In a general psychology class, therapy is best organized according to schools. A wit said that somehow patients of Freud always dream Freudian dreams, and patients of Jung dream Jungian dreams. I suppose a client of Skinner would dream of rats… If a clinician spends a decade getting a certificate from an analytic institute, that individual probably has a strong allegiance, as well a huge financial and professional investment in that school, so perhaps his or her clients humor the therapists or unconsciously cooperate. There is also self-selection, since most people are recommended to a clinician or at least checked out before the client goes to the first session. Even Carl Rogers, who believed he was practicing nondirective treatment, admitted after viewing videos of his sessions that a therapist’s interest and responses can shape the client’s productions in a therapy session.

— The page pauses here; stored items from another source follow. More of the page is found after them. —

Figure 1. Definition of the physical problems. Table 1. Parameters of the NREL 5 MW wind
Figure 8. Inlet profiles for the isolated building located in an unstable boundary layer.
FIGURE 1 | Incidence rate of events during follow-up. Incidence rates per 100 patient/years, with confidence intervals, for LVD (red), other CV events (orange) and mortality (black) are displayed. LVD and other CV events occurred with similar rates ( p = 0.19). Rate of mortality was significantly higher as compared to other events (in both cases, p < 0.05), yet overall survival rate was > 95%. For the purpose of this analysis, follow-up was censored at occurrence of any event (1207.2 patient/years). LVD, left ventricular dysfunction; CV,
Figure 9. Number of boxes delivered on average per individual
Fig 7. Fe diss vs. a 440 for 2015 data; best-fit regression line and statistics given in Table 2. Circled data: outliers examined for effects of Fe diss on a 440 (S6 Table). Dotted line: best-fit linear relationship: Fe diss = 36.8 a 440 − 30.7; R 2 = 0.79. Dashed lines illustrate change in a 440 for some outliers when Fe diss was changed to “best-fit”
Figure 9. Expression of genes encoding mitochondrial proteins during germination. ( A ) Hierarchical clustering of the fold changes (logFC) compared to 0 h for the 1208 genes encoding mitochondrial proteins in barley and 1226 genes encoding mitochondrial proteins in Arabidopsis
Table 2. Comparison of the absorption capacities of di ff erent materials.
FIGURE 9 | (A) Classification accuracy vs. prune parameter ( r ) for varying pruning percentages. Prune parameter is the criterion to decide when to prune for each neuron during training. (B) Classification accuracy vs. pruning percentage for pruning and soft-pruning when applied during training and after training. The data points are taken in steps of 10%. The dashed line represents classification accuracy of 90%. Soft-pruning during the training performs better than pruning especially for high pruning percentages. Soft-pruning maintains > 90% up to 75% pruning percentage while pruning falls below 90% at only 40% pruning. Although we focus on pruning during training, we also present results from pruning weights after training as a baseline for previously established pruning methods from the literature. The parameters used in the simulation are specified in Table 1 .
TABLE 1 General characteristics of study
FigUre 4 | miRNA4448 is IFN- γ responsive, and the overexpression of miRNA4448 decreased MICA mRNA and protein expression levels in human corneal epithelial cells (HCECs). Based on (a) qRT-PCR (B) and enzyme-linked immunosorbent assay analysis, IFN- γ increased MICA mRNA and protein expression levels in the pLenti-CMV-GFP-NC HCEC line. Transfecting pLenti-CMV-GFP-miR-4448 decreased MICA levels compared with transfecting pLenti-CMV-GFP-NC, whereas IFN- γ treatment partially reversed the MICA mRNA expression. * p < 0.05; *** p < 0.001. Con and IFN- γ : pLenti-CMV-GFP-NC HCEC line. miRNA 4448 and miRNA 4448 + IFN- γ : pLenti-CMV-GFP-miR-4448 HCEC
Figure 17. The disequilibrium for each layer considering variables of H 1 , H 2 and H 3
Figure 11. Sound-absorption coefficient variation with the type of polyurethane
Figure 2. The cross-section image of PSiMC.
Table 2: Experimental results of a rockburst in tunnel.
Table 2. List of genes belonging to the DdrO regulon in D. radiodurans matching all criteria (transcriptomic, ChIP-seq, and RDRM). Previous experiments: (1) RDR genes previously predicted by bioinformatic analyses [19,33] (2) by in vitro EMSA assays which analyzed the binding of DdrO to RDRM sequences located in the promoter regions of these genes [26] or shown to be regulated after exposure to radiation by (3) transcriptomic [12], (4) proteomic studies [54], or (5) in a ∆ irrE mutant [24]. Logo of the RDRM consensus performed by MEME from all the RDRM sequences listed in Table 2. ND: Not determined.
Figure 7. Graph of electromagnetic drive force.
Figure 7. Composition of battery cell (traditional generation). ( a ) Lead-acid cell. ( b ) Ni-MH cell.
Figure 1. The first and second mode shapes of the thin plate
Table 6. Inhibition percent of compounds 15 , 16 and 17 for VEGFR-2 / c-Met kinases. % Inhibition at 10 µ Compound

When I was a newly-minted social worker, my interest in Behavior Therapy upset some of my supervisors. I loaned one supervisor a book describing some behavioral treatment approaches. She took it home, misplaced it and forgot all about it. When I asked for my book back months later she was certain she did not have it. I gently insisted that she check at home. She was very embarrassed to find it on her bookshelf.
This chapter will follow the three schools approach, with important additions: the family therapists and the cognitive behavioral therapists. The latter carried the behavioral school beyond animal studies and acknowledged that internal cognitive processes play an important part in our functioning.
The principal schools of therapy which you must know thoroughly for this course are:
- Psychoanalytic
- Behaviorist
- Humanist
In addition, Cognitive Behavior Therapy and Family Therapy will be discussed briefly.